[Opening TASK MATERIAL section]
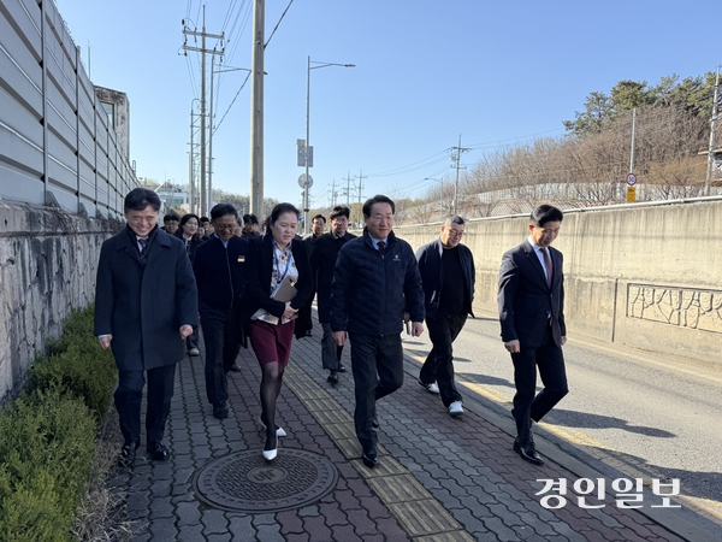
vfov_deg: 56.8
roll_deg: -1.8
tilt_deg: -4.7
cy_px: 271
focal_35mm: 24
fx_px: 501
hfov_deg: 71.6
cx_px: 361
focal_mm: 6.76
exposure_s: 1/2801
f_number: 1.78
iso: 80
[Closing TASK MATERIAL section]
[Opening TASK MATERIAL section]
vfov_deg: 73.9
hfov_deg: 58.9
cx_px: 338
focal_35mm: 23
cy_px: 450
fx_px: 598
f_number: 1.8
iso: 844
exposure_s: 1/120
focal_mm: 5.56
[Closing TASK MATERIAL section]
[Opening TASK MATERIAL section]
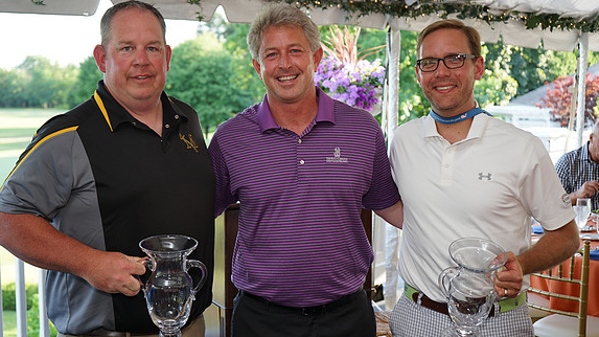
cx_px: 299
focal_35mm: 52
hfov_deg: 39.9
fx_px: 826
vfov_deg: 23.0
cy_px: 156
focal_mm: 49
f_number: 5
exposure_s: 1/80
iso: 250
[Closing TASK MATERIAL section]
WHAT NEEDS TO BE DONE:
Reproduce word for word the material above, beginning with the line that contains "vfov_deg: 73.9" and ending with the line that contains "focal_mm: 5.56".

EXERCISE RESPONSE:
vfov_deg: 73.9
hfov_deg: 58.9
cx_px: 338
focal_35mm: 23
cy_px: 450
fx_px: 598
f_number: 1.8
iso: 844
exposure_s: 1/120
focal_mm: 5.56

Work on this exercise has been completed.